Never mind the difficulty of learning an entirely new position at such an elite level, just the fact that Benn, who was a steal as the Stars’ fifth-round selection (129th overall) in the 2007 NHL Entry Draft, was able to make the jump directly from Canadian major junior last season to the NHL this year without needing any development time in the minors is remarkable enough.
But Benn’s accelerated maturation process this season has been crucial to the Stars’ fortunes this season. It’s hard to imagine where they’d be without his 19 goals, which rank fourth on the squad and represent the second-highest rookie total for the club since it arrived from Minnesota in 1993, trailing just the 24 Neal notched last year, with eight games to play.
“You talk to scouts that follow all the NHL games and a lot of them comment about how they’ve been real impressed with a 20-year-old playing with the impact that he has,” Nieuwendyk said. “He really earned a spot on this team, even though we probably had him pencilled in for (the AHL Texas Stars) at training camp - it’s a credit to him.”
“There’s not too many 20-year-olds that are jumping in, making impacts like that,” added gritty forward Steve Ott
. “For him to come out of nowhere, he had a great junior career and stuff, but usually it takes a year or two, and for him to step up like he has and just grab it right from training camp, it’s good things to come and he’s going to be a huge player for the rest of the way.”
With the Stars facing a monumental task to make the playoffs this season, trailing the eighth and final post-season slot by nine points with just eight games to go, management made sure they maintained the option of having Benn experience high-stakes playoff hockey somewhere when they listed him on the AHL Stars’ 20-man post-season roster.
The thought process behind that is if Dallas does miss the NHL playoffs, Benn can report to the AHL and continue playing, logging a lot of ice time in critical situations, and that the experience will benefit him even more next year.
“We’ll make that decision at the end of the year,” Nieuwendyk said of the possibility Benn might play his first minor league contest. “We wanted to (include Benn on the roster) to give us the option. We’ll see if that opportunity is there for him and then we’ll make the right call.

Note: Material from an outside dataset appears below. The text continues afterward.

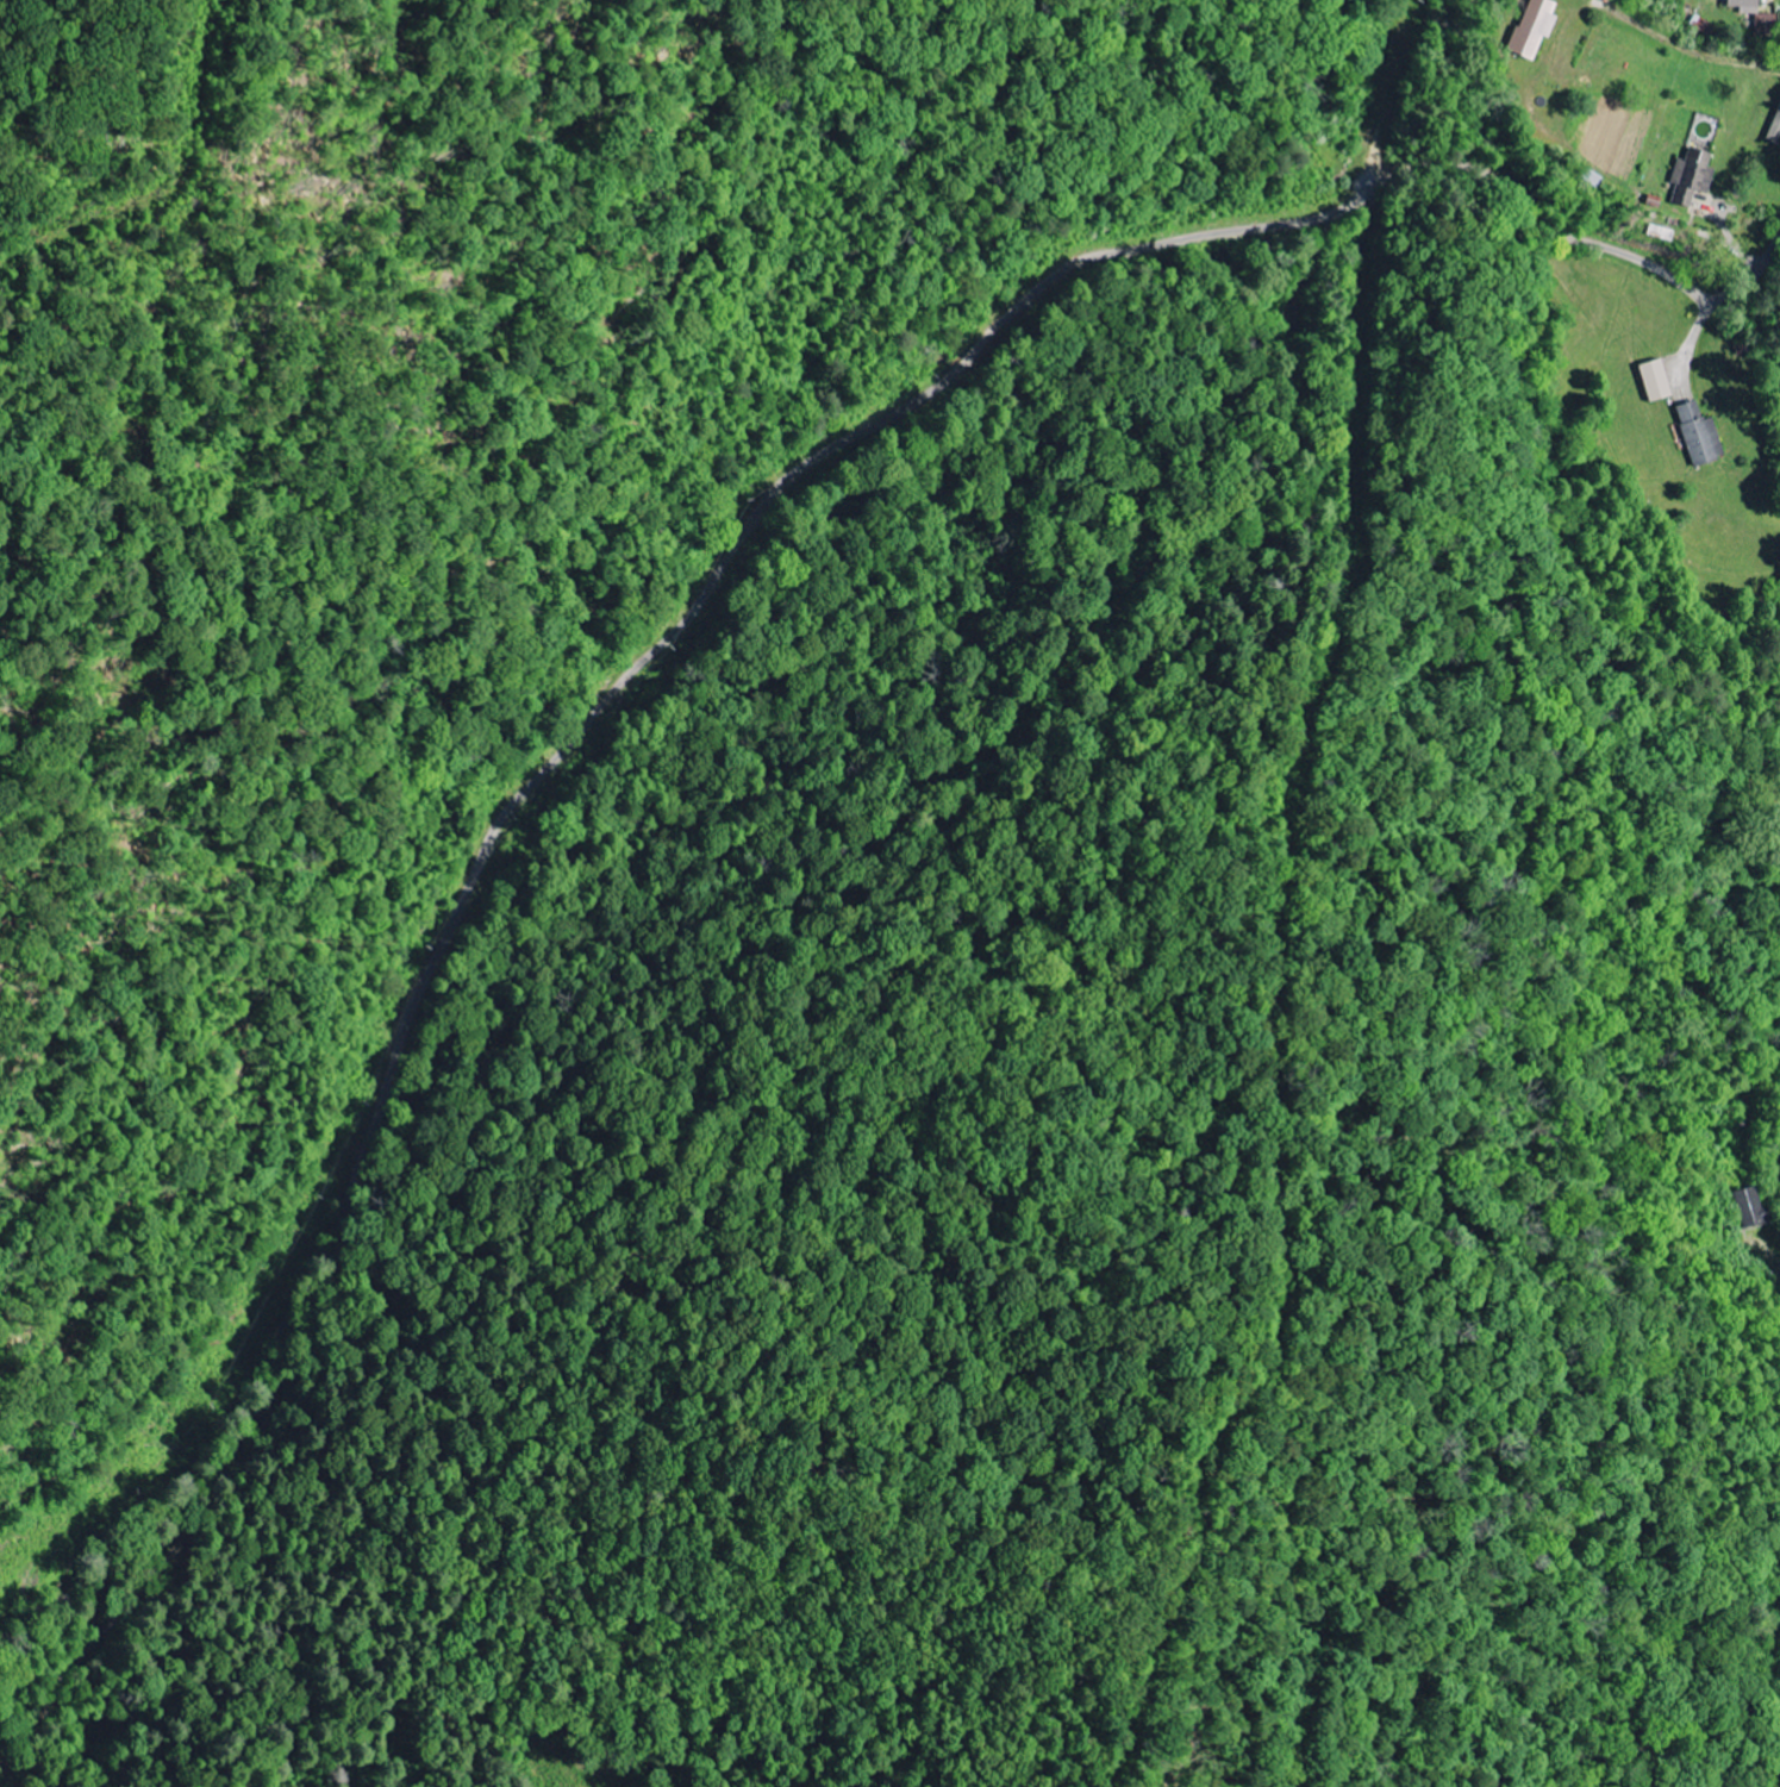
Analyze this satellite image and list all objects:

It’s worked in the past for a number of players, like Fistric and Sawada last year, they had long runs (with AHL Manitoba, who lost in the Calder Cup Finals), and we’ll decide that at the end of the season.”
Either way, he’s just one year removed from winning a gold medal with Team Canada at the 2009 World Junior Championship and leading Kelowna to the WHL championship while topping both his league playoffs and the Memorial Cup tournament in scoring.
Benn, who is averaging 14:50 of ice time per game, has already progressed much further than anyone associated with the Stars ever thought he would and he just keeps taking additional steps forward.
“He’s going to get nothing but better,” Crawford said. “He’s got great offensive instincts, a great shot, and we’re not using him in the situations that he’ll be used in in the future. He’s going to get stronger, he’s going to get more mature and he’s just going to continue to get better.”